## The records
--*--
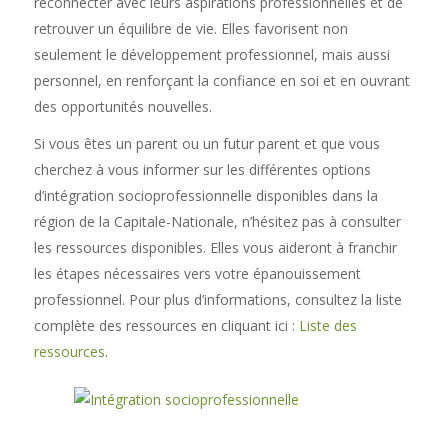
reconnecter avec leurs aspirations professionnelles et de
retrouver un équilibre de vie. Elles favorisent non
seulement le développement professionnel, mais aussi
personnel, en renforçant la confiance en soi et en ouvrant
des opportunités nouvelles.
Si vous êtes un parent ou un futur parent et que vous
cherchez à vous informer sur les différentes options
d’intégration socioprofessionnelle disponibles dans la
région de la Capitale-Nationale, n’hésitez pas à consulter
les ressources disponibles. Elles vous aideront à franchir
les étapes nécessaires vers votre épanouissement
professionnel. Pour plus d’informations, consultez la liste
complète des ressources en cliquant ici :
Liste des
ressources
.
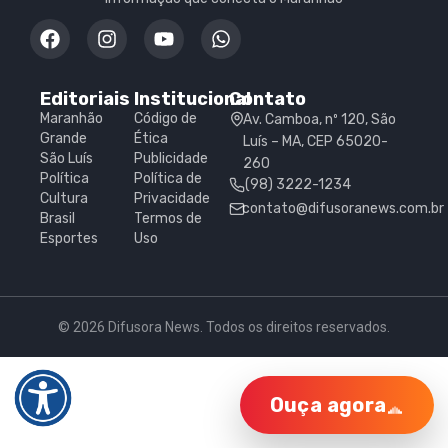
Editoriais
Institucional
Contato
Maranhão
Código de
Av. Camboa, nº 120, São
Grande
Ética
Luís – MA, CEP 65020-
São Luís
Publicidade
260
Política
Política de
(98) 3222-1234
Cultura
Privacidade
contato@difusoranews.com.br
Brasil
Termos de
Esportes
Uso
© 2026 Difusora News. Todos os direitos reservados.
Ouça agora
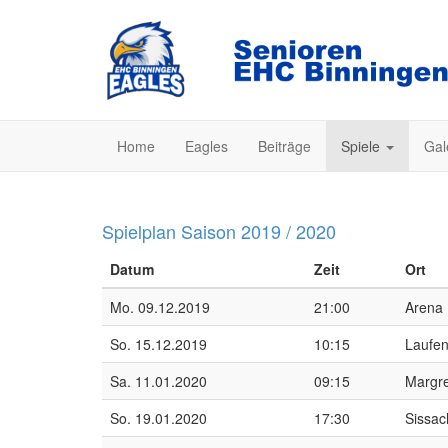
Home
Eagles
Beiträge
Spiele
Gal
Spielplan Saison 2019 / 2020
Datum
Zeit
Ort
Mo. 09.12.2019
21:00
Arena 
So. 15.12.2019
10:15
Laufe
Sa. 11.01.2020
09:15
Margr
So. 19.01.2020
17:30
Sissac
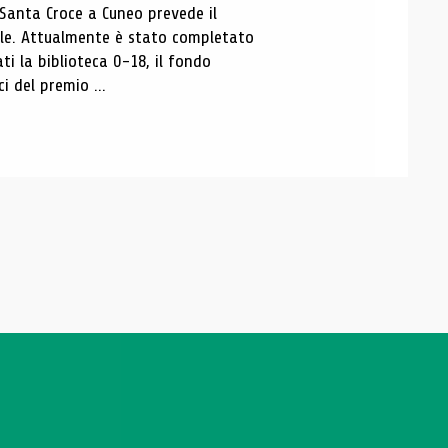
 Santa Croce a Cuneo prevede il
ale. Attualmente è stato completato
ti la biblioteca 0-18, il fondo
ci del premio ...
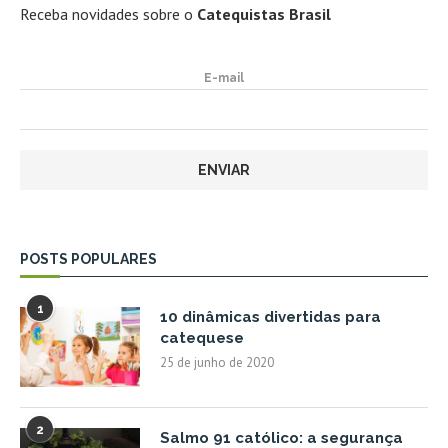
Receba novidades sobre o
Catequistas Brasil
E-mail
POSTS POPULARES
1
10 dinâmicas divertidas para
catequese
25 de junho de 2020
2
Salmo 91 católico: a segurança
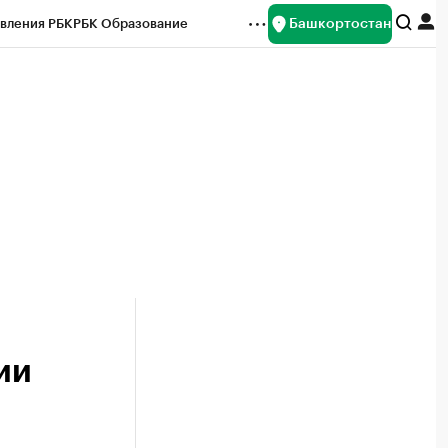
Башкортостан
вления РБК
РБК Образование
редитные рейтинги
Франшизы
Газета
ок наличной валюты
ии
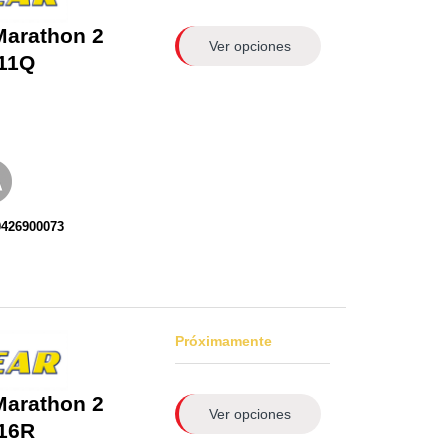
Marathon 2
Ver opciones
11Q
0426900073
Próximamente
Marathon 2
Ver opciones
16R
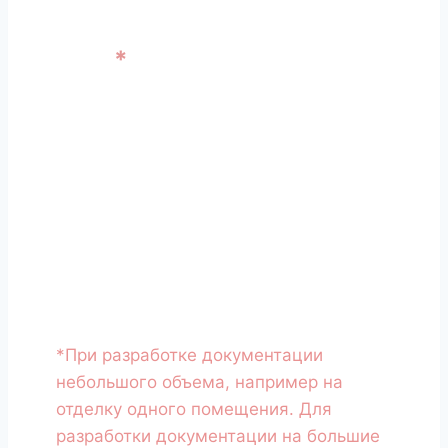
Готовая документация за 1
день
*
Мы ценим ваше время и быстро
подготавливаем коммерческое
предложение. После того как вы
пришлете заявку, мы свяжемся с
вами, зададим необходимые
вопросы и пришлем готовое КП в
течении четырех часов.
*При разработке документации
небольшого объема, например на
отделку одного помещения. Для
разработки документации на большие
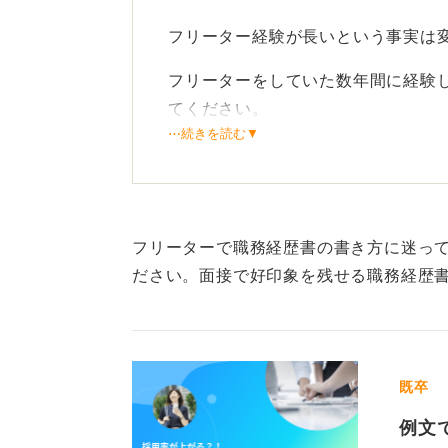
フリーター経験が長いという事実は
フリーターをしていた数年間に経験
てください。
⋯続きを読む▼
そのなかで、どのような種類のアル
多かったり、パソコン作業が多かっ
ます。
フリーターで職務経歴書の書き方に迷っ
仮に、居酒屋、喫茶店、アパレルな
ださい。面接で好印象を残せる職務経歴
せずコミュニケーションが取れる」
人と接するのが苦手な人は、そもそ
逆に、黙々とパソコン作業をするの
既卒
質問者さん自身の経験を振り返り、
だったかを分析して自分の強みを見
例文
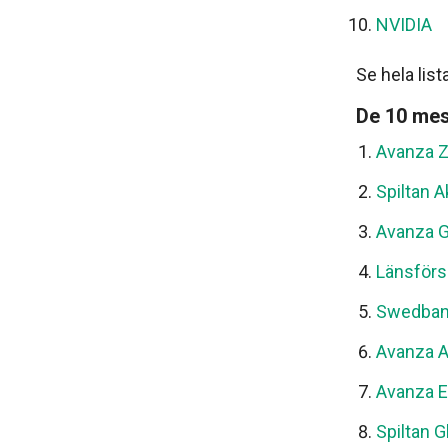
NVIDIA
Se hela lis
De 10 me
Avanza Z
Spiltan 
Avanza G
Länsförs
Swedban
Avanza A
Avanza E
Spiltan 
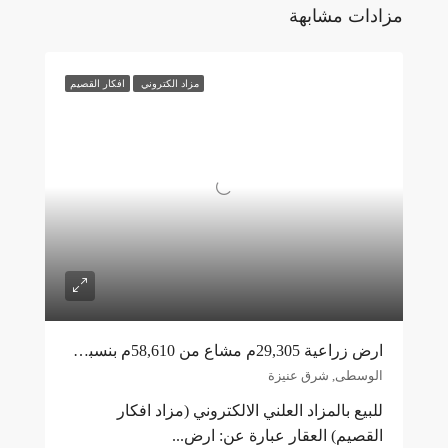
مزادات مشابهة
مزاد الكتروني
افكار القصيم
ارض زراعية 29,305م مشاع من 58,610م بنسبة 50% شرق عنيزة
الوسطى, شرق عنيزة
للبيع بالمزاد العلني الالكتروني (مزاد افكار
القصيم) العقار عبارة عن: ارض...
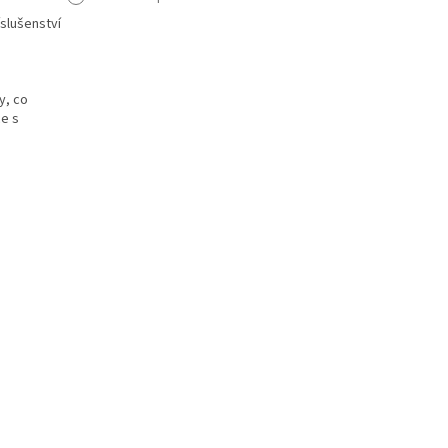
íslušenství
y, co
ce s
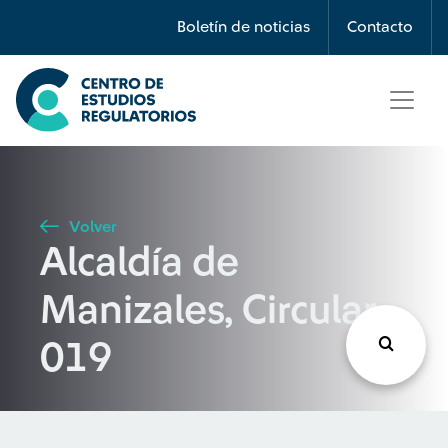
Búsqueda
Boletín de noticias
Contacto
Seleccione país
Tipo de artículo
Volver
Alcaldía de
Buscar
Manizales, Circular
019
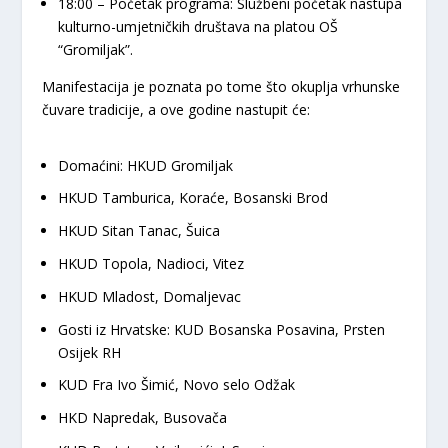
18:00 – Početak programa:
Službeni početak nastupa
kulturno-umjetničkih društava na platou OŠ
“Gromiljak”.
​Manifestacija je poznata po tome što okuplja vrhunske
čuvare tradicije, a ove godine nastupit će:
Domaćini:
HKUD Gromiljak
​HKUD Tamburica, Koraće, Bosanski Brod
​HKUD Sitan Tanac, Šuica
​HKUD Topola, Nadioci, Vitez
​HKUD Mladost, Domaljevac
Gosti iz Hrvatske:
KUD Bosanska Posavina, Prsten
Osijek RH
​​KUD Fra Ivo Šimić, Novo selo Odžak
​HKD Napredak, Busovača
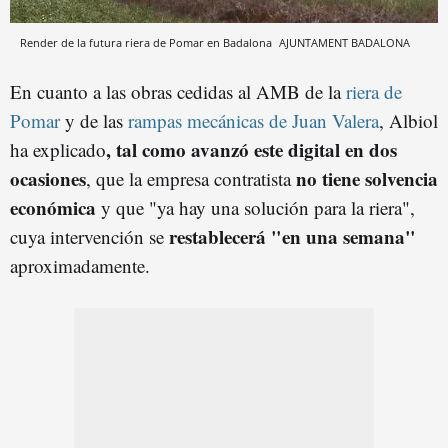
Render de la futura riera de Pomar en Badalona
AJUNTAMENT BADALONA
En cuanto a las obras cedidas al AMB de la
riera de
Pomar
y de las
rampas mecánicas de Juan Valera
, Albiol
, tal como avanzó este digital en dos
ha explicado
ocasiones
no tiene solvencia
, que la empresa contratista
económica
y que "ya hay una solución para la riera",
restablecerá "en una semana"
cuya intervención se
aproximadamente.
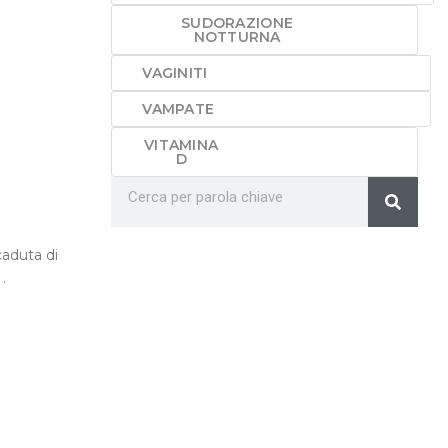
SUDORAZIONE
NOTTURNA
VAGINITI
VAMPATE
VITAMINA
D
Cerca
Cerca
caduta di
.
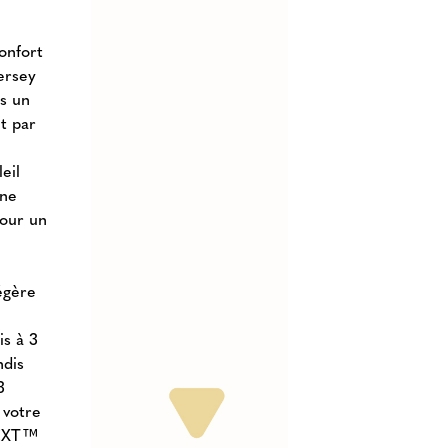
onfort
ersey
s un
t par
eil
une
pour un
égère
is à 3
ndis
3
 votre
NEXT™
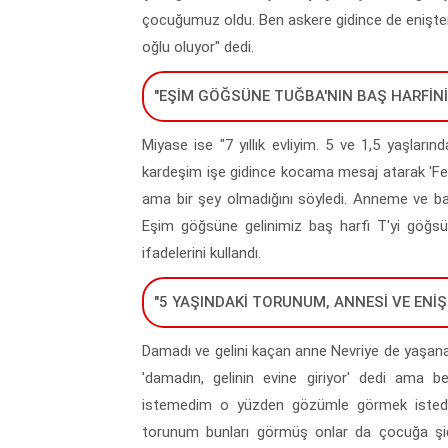
çocuğumuz oldu. Ben askere gidince de enişte
oğlu oluyor" dedi.
"EŞİM GÖĞSÜNE TUĞBA'NIN BAŞ HARFİNİ
Miyase ise "7 yıllık evliyim. 5 ve 1,5 yaşları
kardeşim işe gidince kocama mesaj atarak 'Fe
ama bir şey olmadığını söyledi. Anneme ve b
Eşim göğsüne gelinimiz baş harfi T'yi göğs
ifadelerini kullandı.
"5 YAŞINDAKİ TORUNUM, ANNESİ VE ENİ
Damadı ve gelini kaçan anne Nevriye de yaşana
'damadın, gelinin evine giriyor' dedi ama b
istemedim o yüzden gözümle görmek istedim.
torunum bunları görmüş onlar da çocuğa şi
--*--
## Task objective
Everything from the first line of the records through the line containing "région de la" should be reproduced exactly, apart from the pictures.

## Response area
reconnecter avec leurs aspirations professionnelles et de
retrouver un équilibre de vie. Elles favorisent non
seulement le développement professionnel, mais aussi
personnel, en renforçant la confiance en soi et en ouvrant
des opportunités nouvelles.
Si vous êtes un parent ou un futur parent et que vous
cherchez à vous informer sur les différentes options
d’intégration socioprofessionnelle disponibles dans la
région de la Capitale-Nationale, n’hésitez pas à consulter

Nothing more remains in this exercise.